The government has warned of possible attacks by armed groups over the election peroid, including attacks by fighters from New People's Army which, it authorities say, could launch attacks in 14 provinces across the country.
Oscar Calderon, the Philippine's national police chief director general, said he had ordered police commanders nationwide to take steps to pre-empt "the hostile plan of the communist terrorists".
The elections are for 12 out of 24 senators and all 236 members of the House of Representatives.
Over 17,000 local officials, including governors and mayors will also be elected.
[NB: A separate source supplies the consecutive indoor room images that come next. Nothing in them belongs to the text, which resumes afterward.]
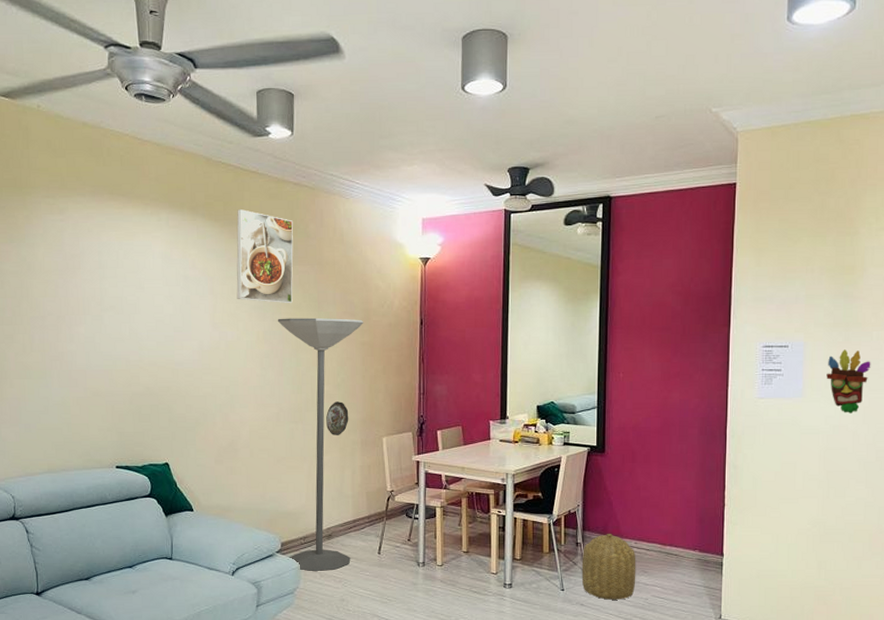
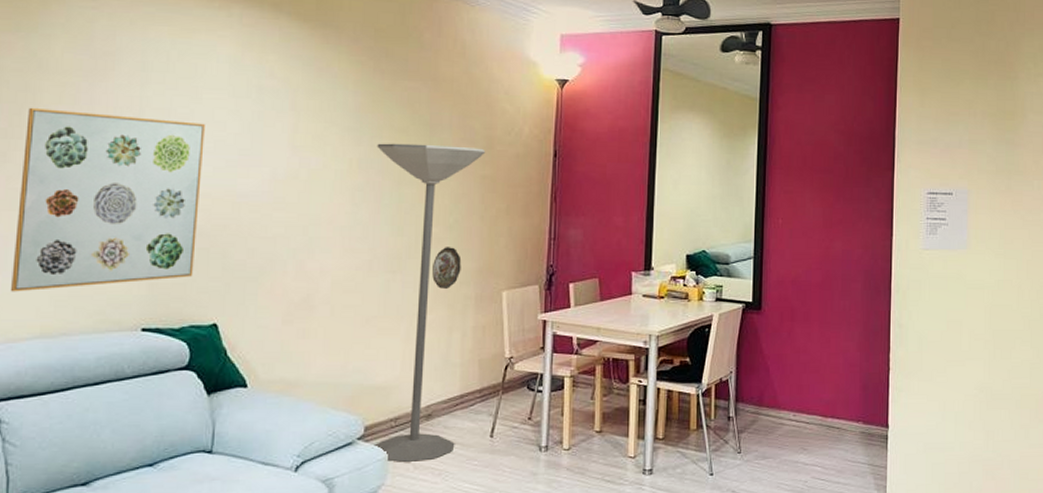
wall art: none [24,300,149,439] -> present [10,107,205,292]
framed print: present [236,209,293,304] -> none [326,10,404,127]
basket: present [581,534,636,600] -> none [733,405,795,484]
decorative mask: present [826,349,871,413] -> none [990,199,1033,267]

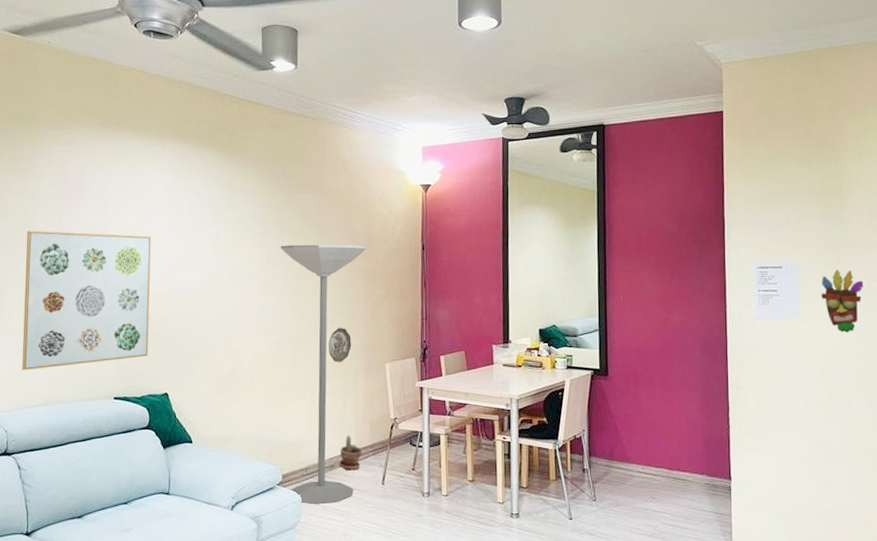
potted plant: none [437,378,468,421] -> present [338,435,362,471]
decorative mask: none [990,199,1033,267] -> present [821,270,864,333]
Vote counting is done by hand, so final results will not be expected for weeks.
Arroyo's presidency, though, is not at stake, although analysts have said the result could have a bearing on the opposition's efforts to unseat the president over allegations she cheated to win the May 2004 ballot, allegations she denies.
But opinion polls suggest that no major shifts are likely. The economy in what is one of Asia's poorest countries has been rallying, with the stock market is up 12 per cent this year and the peso at its strongest level against the US dollar since October 2000.
Campaign death toll
|The three-month campaign season |
has drawn to an end [AFP]
The deaths of hundreds of activists and supporters of opposition parties, killed since Arroyo came to power in 2001 with many alleged to have been victims of extrajudicial killings by the military, have led to greater international scrutiny of the country's elections.
Police have put the official death toll from the three-month campaign period at 113.
Military units have been drafted in to transport ballot boxes and escort foreign observers to outlying areas of the archipelago.
Aside from foreign observers accredited by the government, an independent team of 25 from 10 countries said they would monitor 13 areas that have been hit by violence and allegations of fraud.
The team is composed of journalists, academics and others from countries including Japan, Britain, Australia, South Korea and the US.
But many local election officials in isolated towns said on Sunday that they were still waiting for election materials, including indelible ink to mark voters and prevent multiple attempts to cast ballots.
The Philippines has 45 million registered voters, including a half-million of the 7.5 million Filipinos who live and work abroad.
The decision to start allowing them to vote in 2004 reflects the economic clout they represent, with the remittances that they send home providing the country's largest source of foreign currency.